Year-long Funeral Starts for Thailand’s Former Queen Sirikit
AFP/APP
Bangkok: The year-long funeral ceremony of Thailand’s former queen Sirikit began Sunday, with grieving royalists gathering to salute the procession bringing her body to lie in state at Bangkok’s Grand Palace.
Members of the royal family are venerated in Thailand, treated by many as semi-divine figures, and honored with glowing media coverage and gold-adorned portraits displayed in public spaces and private homes nationwide.
Former queen Sirikit, the mother of the current King Vajiralongkorn and wife of the nation’s longest-reigning monarch, died late Friday at the age of 93.
Black-and-white tributes to the royal matriarch are being displayed on towering digital billboards, TV screens in supermarkets and hotel lobbies, and as pop-up notices on Thai banking apps.
Tanaburdee Srimuang, 24, has kept a vigil outside the Grand Palace since confirmation of Sirikit’s death in the early hours of Saturday.
“I am not tired,” he told AFP. “I am happy to be here for her for the last time, to be part of her send-off on this historic day.”
The former queen’s body is due late Sunday afternoon to make the short trip from Chulalongkorn Hospital to the seat of the Thai monarchy, where she will lie in state for one year before cremation.
Television newscasters are wearing black, and media websites have turned monochrome, while citizens have been asked to dress in muted colors and refrain from celebratory public events for 90 days.
About half of the people in a supermarket and on a shopping street in central Bangkok were seen wearing traditional Thai mourning colors of black or white, an AFP journalist reported.
K-pop supergroup Blackpink went ahead with sold-out Saturday and Sunday shows at Bangkok’s 50,000-seat Rajamangala National Stadium, but attendees were asked “to wear black attire as a mark of mourning.”
‘Mother of the Nation’
Hundreds of black-clad mourners also filed into the Grand Palace from Sunday morning, even before Sirikit’s remains arrived, paying tribute to ornate portraits depicting her.
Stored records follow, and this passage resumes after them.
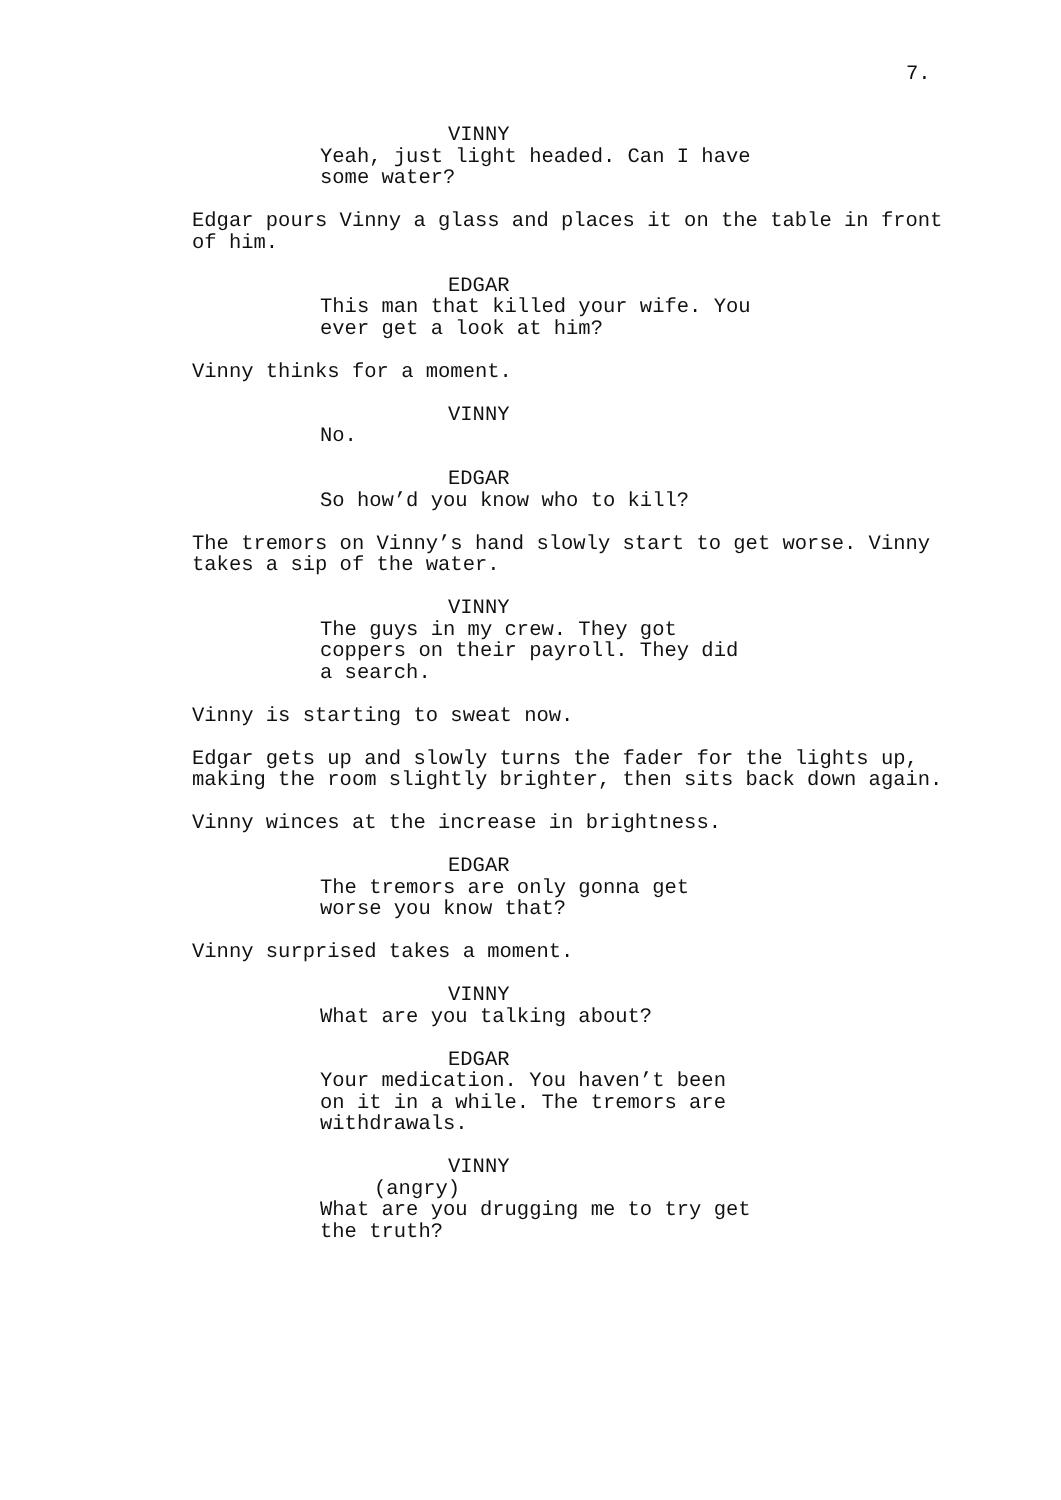7.
VINNY
Yeah, just light headed. Can I have some water?
Edgar pours Vinny a glass and places it on the table in front of him.
EDGAR
This man that killed your wife. You ever get a look at him?
Vinny thinks for a moment.
VINNY
No.
EDGAR
So how’d you know who to kill?
The tremors on Vinny’s hand slowly start to get worse. Vinny takes a sip of the water.
VINNY
The guys in my crew. They got coppers on their payroll. They did a search.
Vinny is starting to sweat now.
Edgar gets up and slowly turns the fader for the lights up, making the room slightly brighter, then sits back down again.
Vinny winces at the increase in brightness.
EDGAR
The tremors are only gonna get worse you know that?
Vinny surprised takes a moment.
VINNY
What are you talking about?
EDGAR
Your medication. You haven’t been on it in a while. The tremors are withdrawals.
VINNY
(angry)
What are you drugging me to try get the truth?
“I knew today would come one day, but now it has come I am sad — very sad,” said 52-year-old insurance worker Taksina Puttisan. “Her kindness toward Thais will be in our minds forever.”
Throughout her 66-year marriage to King Bhumibol Adulyadej, Sirikit built a dual reputation as a glittering fashion icon and the nation’s caring mother figure.
Some Western media once compared Sirikit favorably to former U.S. First Lady Jackie Kennedy, featuring her prominently in rapturous coverage on glossy magazine covers.
Prime Minister Anutin Charnvirakul delayed his departure to Malaysia on Saturday for a summit of ASEAN leaders to sign a peace deal with Cambodia, witnessed by U.S. President Donald Trump.
He later traveled briefly to endorse the pact, signed after cross-border clashes in July killed more than 40 people and displaced around 300,000.
“I send my condolences to the Great People of Thailand,” Trump said on social media, en route to Malaysia where the pact was signed Sunday afternoon.
The lengthy reign of Sirikit’s husband, from 1946 until 2016, spanned eras from World War II to Trump’s first election victory.
Although Bhumibol’s son inherited the throne nearly nine years ago, many Thais still revere the late king as the nation’s most steadfast figurehead — and Sirikit as his devoted companion.
In recent years, she withdrew from public life, her privacy protected by strict lese majeste laws that restrict reporting on the royal family.
According to a palace statement, Sirikit had “suffered several illnesses” during her hospitalization since 2019, including a blood infection earlier this month.
In her glamorous heyday in the 1960s, she mingled with U.S. presidents and global celebrities such as Elvis Presley, while at home touring remote Thai villages to meet rural communities.
Revered as the “Mother of the Nation,” her birthday was officially designated as Thailand’s Mother’s Day.